TASK TO COMPLETE:
Give again, word for word, each line from the top of the listing through the line that holds "178 271 3.40".

※

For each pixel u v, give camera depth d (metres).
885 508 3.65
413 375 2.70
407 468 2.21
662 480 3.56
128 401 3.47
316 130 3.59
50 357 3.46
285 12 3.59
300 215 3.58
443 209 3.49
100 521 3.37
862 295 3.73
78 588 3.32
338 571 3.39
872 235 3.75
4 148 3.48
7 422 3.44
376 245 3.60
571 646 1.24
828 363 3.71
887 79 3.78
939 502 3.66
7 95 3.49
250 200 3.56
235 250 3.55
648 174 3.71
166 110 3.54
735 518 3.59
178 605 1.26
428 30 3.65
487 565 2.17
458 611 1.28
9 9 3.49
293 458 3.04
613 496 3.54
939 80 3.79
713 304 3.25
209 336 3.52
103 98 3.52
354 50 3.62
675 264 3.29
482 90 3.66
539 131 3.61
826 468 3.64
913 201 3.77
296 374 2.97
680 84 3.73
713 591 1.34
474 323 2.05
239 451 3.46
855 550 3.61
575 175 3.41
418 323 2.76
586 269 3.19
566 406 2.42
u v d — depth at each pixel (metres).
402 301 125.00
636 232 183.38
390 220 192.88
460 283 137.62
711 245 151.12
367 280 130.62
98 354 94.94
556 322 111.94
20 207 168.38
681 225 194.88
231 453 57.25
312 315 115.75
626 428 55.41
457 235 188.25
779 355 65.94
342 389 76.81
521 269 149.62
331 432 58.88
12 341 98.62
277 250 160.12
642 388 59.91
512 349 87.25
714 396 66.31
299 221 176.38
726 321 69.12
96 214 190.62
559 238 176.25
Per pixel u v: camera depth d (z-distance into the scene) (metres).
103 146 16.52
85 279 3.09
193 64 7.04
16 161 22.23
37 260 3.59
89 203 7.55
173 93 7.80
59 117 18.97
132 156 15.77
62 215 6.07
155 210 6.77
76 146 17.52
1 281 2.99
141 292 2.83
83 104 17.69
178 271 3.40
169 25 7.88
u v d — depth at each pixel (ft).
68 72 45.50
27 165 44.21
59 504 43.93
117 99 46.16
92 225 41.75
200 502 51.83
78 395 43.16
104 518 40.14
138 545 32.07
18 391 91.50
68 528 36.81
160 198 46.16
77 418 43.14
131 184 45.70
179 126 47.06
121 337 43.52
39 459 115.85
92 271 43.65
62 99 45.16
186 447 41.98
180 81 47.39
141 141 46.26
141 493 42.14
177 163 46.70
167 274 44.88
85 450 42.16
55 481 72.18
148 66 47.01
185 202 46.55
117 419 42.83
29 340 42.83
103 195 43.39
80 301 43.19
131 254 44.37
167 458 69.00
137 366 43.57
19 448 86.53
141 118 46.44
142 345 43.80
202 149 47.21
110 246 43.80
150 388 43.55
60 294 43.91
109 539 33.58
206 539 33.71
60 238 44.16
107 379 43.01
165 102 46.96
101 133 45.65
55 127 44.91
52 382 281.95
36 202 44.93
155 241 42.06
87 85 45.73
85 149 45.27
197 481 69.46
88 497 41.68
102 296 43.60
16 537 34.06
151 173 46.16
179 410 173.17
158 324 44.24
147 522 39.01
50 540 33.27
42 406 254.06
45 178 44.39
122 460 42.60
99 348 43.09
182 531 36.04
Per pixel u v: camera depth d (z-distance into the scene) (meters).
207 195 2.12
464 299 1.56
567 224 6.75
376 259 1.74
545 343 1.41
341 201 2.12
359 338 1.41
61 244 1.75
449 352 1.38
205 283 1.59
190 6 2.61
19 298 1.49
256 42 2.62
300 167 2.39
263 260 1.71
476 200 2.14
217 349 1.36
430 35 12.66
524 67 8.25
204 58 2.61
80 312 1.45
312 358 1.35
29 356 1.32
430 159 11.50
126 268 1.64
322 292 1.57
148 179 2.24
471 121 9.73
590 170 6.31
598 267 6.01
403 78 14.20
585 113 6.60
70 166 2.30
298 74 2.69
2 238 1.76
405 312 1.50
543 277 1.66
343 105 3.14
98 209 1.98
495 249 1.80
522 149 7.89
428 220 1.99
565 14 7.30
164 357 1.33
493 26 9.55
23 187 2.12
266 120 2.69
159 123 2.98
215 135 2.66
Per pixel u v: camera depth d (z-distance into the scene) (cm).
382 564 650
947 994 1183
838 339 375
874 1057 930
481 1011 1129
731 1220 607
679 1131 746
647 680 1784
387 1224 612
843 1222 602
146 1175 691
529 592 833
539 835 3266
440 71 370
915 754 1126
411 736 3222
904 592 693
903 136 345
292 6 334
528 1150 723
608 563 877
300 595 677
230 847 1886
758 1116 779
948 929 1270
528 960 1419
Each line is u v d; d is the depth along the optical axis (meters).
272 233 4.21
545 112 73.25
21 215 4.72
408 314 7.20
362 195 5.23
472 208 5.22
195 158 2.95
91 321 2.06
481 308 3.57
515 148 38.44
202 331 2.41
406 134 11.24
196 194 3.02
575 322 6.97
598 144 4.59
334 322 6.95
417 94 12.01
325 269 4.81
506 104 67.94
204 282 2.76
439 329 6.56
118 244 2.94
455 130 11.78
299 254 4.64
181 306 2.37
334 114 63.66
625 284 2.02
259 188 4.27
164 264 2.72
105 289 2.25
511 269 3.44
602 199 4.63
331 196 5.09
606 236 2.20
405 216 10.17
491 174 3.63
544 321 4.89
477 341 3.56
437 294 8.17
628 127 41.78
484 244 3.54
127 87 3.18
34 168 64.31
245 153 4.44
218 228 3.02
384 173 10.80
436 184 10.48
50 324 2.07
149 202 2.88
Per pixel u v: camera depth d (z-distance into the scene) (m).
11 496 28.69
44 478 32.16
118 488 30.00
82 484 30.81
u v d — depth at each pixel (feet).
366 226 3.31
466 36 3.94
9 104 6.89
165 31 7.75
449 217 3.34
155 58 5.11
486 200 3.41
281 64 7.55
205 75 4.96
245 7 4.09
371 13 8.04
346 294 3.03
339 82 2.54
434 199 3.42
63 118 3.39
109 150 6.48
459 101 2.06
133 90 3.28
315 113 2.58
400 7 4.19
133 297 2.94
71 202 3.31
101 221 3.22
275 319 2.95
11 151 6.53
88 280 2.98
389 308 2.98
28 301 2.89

※

TASK ANSWER:
For each pixel u v, give camera depth d (metres).
885 508 3.65
413 375 2.70
407 468 2.21
662 480 3.56
128 401 3.47
316 130 3.59
50 357 3.46
285 12 3.59
300 215 3.58
443 209 3.49
100 521 3.37
862 295 3.73
78 588 3.32
338 571 3.39
872 235 3.75
4 148 3.48
7 422 3.44
376 245 3.60
571 646 1.24
828 363 3.71
887 79 3.78
939 502 3.66
7 95 3.49
250 200 3.56
235 250 3.55
648 174 3.71
166 110 3.54
735 518 3.59
178 605 1.26
428 30 3.65
487 565 2.17
458 611 1.28
9 9 3.49
293 458 3.04
613 496 3.54
939 80 3.79
713 304 3.25
209 336 3.52
103 98 3.52
354 50 3.62
675 264 3.29
482 90 3.66
539 131 3.61
826 468 3.64
913 201 3.77
296 374 2.97
680 84 3.73
713 591 1.34
474 323 2.05
239 451 3.46
855 550 3.61
575 175 3.41
418 323 2.76
586 269 3.19
566 406 2.42
u v d — depth at each pixel (metres).
402 301 125.00
636 232 183.38
390 220 192.88
460 283 137.62
711 245 151.12
367 280 130.62
98 354 94.94
556 322 111.94
20 207 168.38
681 225 194.88
231 453 57.25
312 315 115.75
626 428 55.41
457 235 188.25
779 355 65.94
342 389 76.81
521 269 149.62
331 432 58.88
12 341 98.62
277 250 160.12
642 388 59.91
512 349 87.25
714 396 66.31
299 221 176.38
726 321 69.12
96 214 190.62
559 238 176.25
Per pixel u v: camera depth d (z-distance into the scene) (metres).
103 146 16.52
85 279 3.09
193 64 7.04
16 161 22.23
37 260 3.59
89 203 7.55
173 93 7.80
59 117 18.97
132 156 15.77
62 215 6.07
155 210 6.77
76 146 17.52
1 281 2.99
141 292 2.83
83 104 17.69
178 271 3.40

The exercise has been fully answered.